The City of Windsor and Health Canada collaborated to undertake a heat-health vulnerability assessment to strengthen the Heat Alert and Response System as well as to engage important stakeholders. The methodology for the assessment was drawn from a framework developed by the Pan-American Health Organization and the World Health Organization for assessing health vulnerabilities related to climate change. The vulnerability assessment proceeded in five steps: (1) an initial assessment of the scope, objectives, work plan and stakeholders involved; (2) the collection and analysis of data, including an examination of the relationship between temperature and mortality; (3) the projection of future climate for the Windsor region; (4) a literature review to provide background information about the impacts of heat on health, vulnerability assessment methods and best adaptation practices; and (5) workshops to consult with stakeholders and the community about existing vulnerabilities, adaptive capacity and potential adaptation actions. The vulnerability assessment provided information that allowed city officials to develop more effective adaptation interventions.


Based on the assessment findings, the City of Windsor is taking a number of actions to increase the resiliency of populations to extreme heat events, including development of a broad communication strategy with an extended reach through a social media campaign, completion of urban heat island mapping to assess urban heat island reduction measures, and improvement of the thermal design of city parks (including consideration of both natural and artificial shade, water features, and consideration of cool surfaces). Further, the City of Windsor currently has a range of adaptation plans and resources in place to help residents identify heat-health risks, prevention measures, and emergency resources. These resources help community members to reduce the risk of experiencing adverse health outcomes in response to extreme heat which is amplified by the urban heat island effect (UHIE). Such already implemented measures include the Stay Cool Windsor-Essex Heat Alert and Response System Plan, which was officially adopted in 2011, and currently remains in place; Places to stay cool (i.e., air-conditioned facilities as well as pools and splash pads that provide residents opportunities to stay cool); and Health services (e.g., Windsor-Essex County Health Unit and other facilities that provide health care).

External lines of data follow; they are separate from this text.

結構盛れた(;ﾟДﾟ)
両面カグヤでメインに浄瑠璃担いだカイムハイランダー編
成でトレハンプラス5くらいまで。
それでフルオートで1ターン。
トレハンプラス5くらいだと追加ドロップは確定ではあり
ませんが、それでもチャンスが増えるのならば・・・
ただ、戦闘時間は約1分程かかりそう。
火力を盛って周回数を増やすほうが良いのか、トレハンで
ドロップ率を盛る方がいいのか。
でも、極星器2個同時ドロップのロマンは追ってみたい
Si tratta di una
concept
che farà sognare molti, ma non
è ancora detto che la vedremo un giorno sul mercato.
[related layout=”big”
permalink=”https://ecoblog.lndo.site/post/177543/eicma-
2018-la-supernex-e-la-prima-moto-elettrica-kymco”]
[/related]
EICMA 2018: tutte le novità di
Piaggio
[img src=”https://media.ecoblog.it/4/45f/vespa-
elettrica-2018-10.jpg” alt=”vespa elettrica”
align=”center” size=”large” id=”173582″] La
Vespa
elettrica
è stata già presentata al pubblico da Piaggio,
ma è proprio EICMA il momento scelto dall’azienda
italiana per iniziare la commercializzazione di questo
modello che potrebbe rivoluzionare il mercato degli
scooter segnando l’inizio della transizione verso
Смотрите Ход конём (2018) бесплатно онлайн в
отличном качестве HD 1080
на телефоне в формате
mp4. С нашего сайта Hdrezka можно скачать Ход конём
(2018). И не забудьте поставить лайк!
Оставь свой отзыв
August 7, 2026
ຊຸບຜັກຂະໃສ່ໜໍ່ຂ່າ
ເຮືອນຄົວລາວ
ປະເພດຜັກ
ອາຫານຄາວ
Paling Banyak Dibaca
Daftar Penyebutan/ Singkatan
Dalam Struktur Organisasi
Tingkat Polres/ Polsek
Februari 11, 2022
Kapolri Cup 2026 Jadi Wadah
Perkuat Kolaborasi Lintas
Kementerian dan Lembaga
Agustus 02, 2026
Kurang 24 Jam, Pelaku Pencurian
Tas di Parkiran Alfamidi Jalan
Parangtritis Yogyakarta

Outcomes and Monitoring Progress

The final report, Assessment of Vulnerability to the Health Impacts of Extreme Heat in the City of Windsor (2011), found that people living in Windsor are vulnerable to the health impacts of extreme heat events and actions are needed to prepare for increasing risks to health. Examples of key heat-health vulnerability factors included the following:

  • Urban heat islands have been documented along the Toronto–Windsor corridor and in the Detroit–Windsor region. Continued urbanization of this region will result in an amplification of community exposure to extreme heat events.
  • Relative to Canadian and Ontario populations, people living in Windsor suffer more from a range of chronic diseases (high blood pressure, asthma, diabetes, obesity, circulatory disease, cancer) that increase vulnerability to the health impacts of extreme heat events.
  • Community events in Windsor during the summer season, which often attract large numbers of tourists from across the United States border, mean the potential exposure of very large numbers of people to extreme heat events.
  • Of the 4,728 community housing units that the city and county manage, the vast majority of these do not have air conditioning, increasing the vulnerability of residents to heat-related illnesses and deaths. A lack of other cooling facilities, such as water fountains in public spaces, may also increase health risks during extreme heat events.
  • Current awareness and knowledge of risks to health from extreme heat events and about protective measures among public and social service agencies is low and needs to be increased.

Next Steps

The results from these studies informed the development of the City of Windsor’s 2012 and 2020 Climate Adaptation Plan, identifying actions that should be taken to reduce the impacts of extreme heat on local residents.